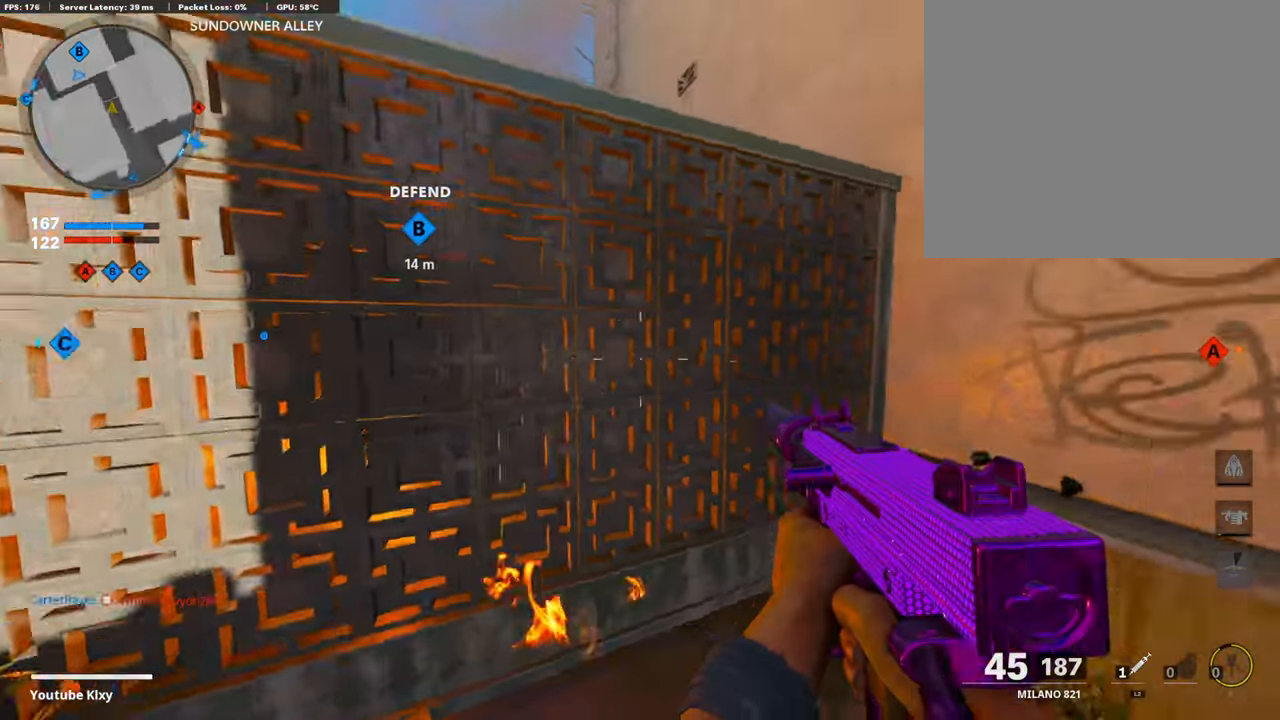
{"buttons": ["L3"], "left_stick": "up-right", "right_stick": "center", "events": [[34, "left_stick", "right"], [152, "left_stick", "up-right"], [219, "L3", "down"], [270, "right_stick", "center"]]}
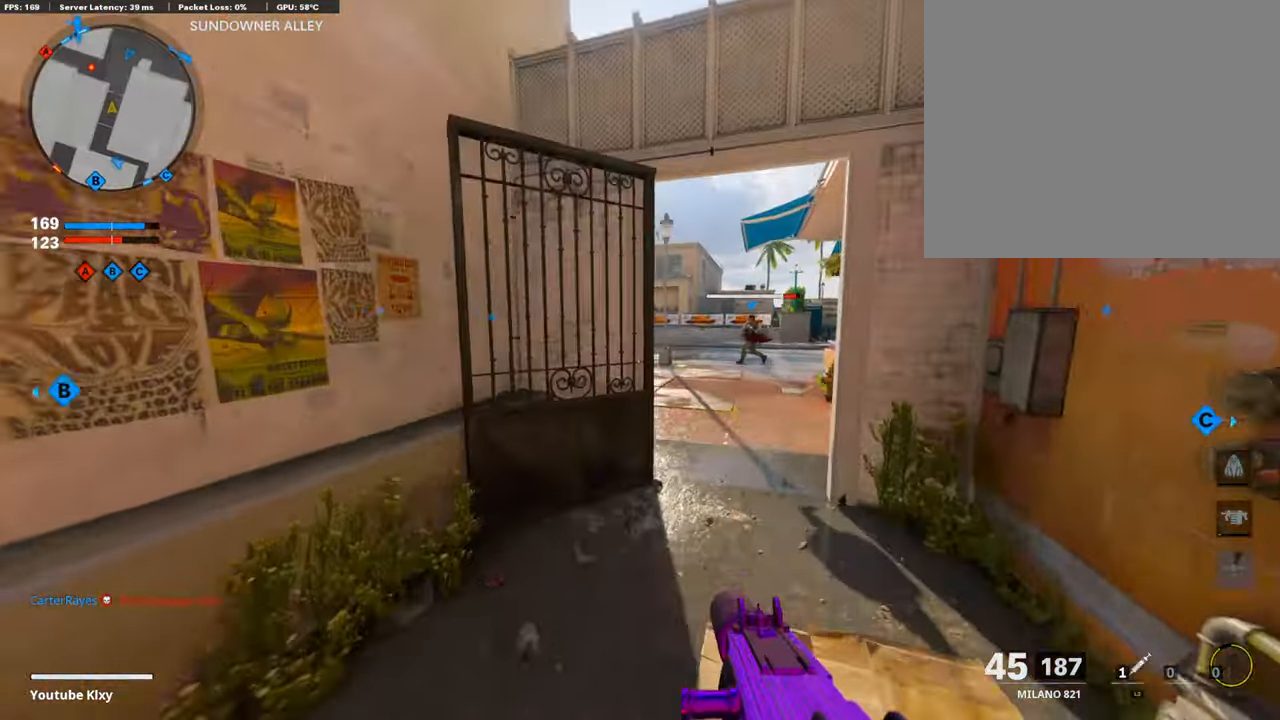
{"buttons": ["L1"], "left_stick": "up-right", "right_stick": "up-left", "events": [[34, "R3", "down"], [168, "R3", "up"], [202, "L3", "up"], [202, "right_stick", "left"], [303, "L3", "down"], [387, "L3", "up"], [387, "right_stick", "center"], [421, "L1", "down"], [488, "right_stick", "up-left"]]}
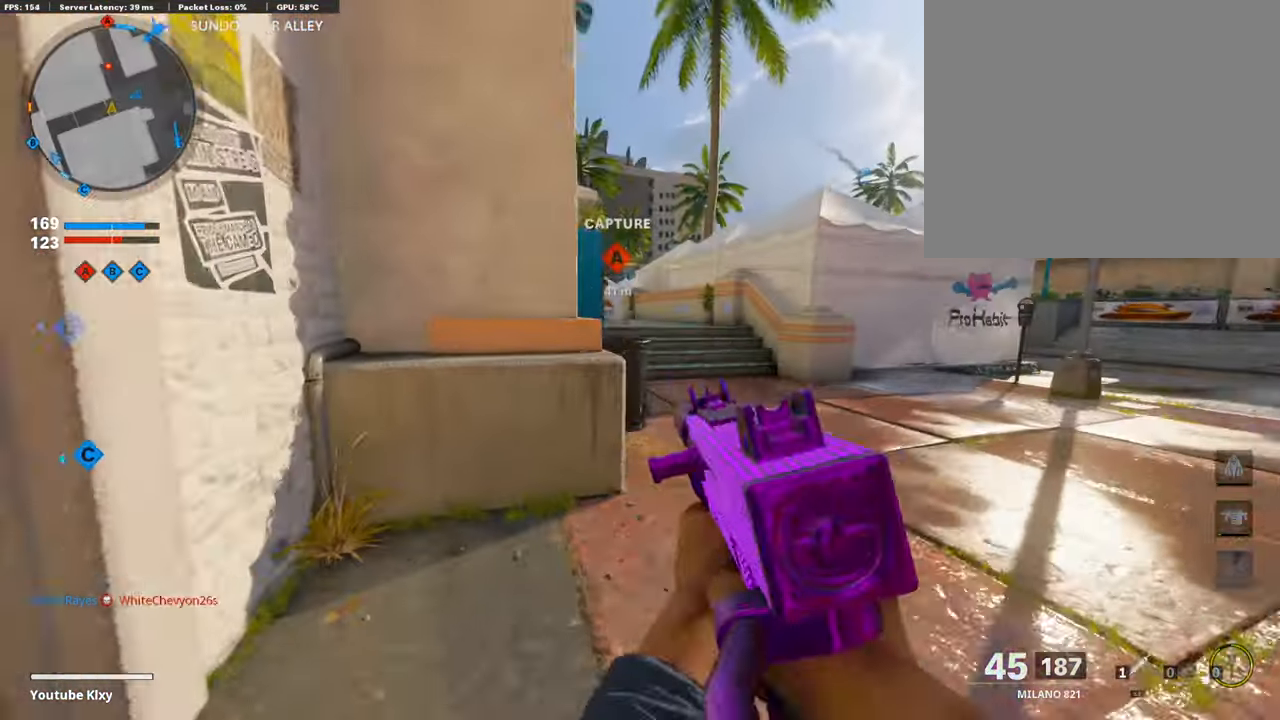
{"buttons": ["L1", "R1"], "left_stick": "left", "right_stick": "up", "events": [[285, "R1", "down"], [302, "left_stick", "center"], [336, "right_stick", "left"], [353, "left_stick", "left"], [454, "right_stick", "up"]]}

# EXERCISE GOAL:
Once the pictures are removed, output the remaining material exactly.

# ANSWER TO THE EXERCISE:
{"buttons": ["L3"], "left_stick": "up-right", "right_stick": "center", "events": [[34, "left_stick", "right"], [152, "left_stick", "up-right"], [219, "L3", "down"], [270, "right_stick", "center"]]}
{"buttons": ["L1"], "left_stick": "up-right", "right_stick": "up-left", "events": [[34, "R3", "down"], [168, "R3", "up"], [202, "L3", "up"], [202, "right_stick", "left"], [303, "L3", "down"], [387, "L3", "up"], [387, "right_stick", "center"], [421, "L1", "down"], [488, "right_stick", "up-left"]]}
{"buttons": ["L1", "R1"], "left_stick": "left", "right_stick": "up", "events": [[285, "R1", "down"], [302, "left_stick", "center"], [336, "right_stick", "left"], [353, "left_stick", "left"], [454, "right_stick", "up"]]}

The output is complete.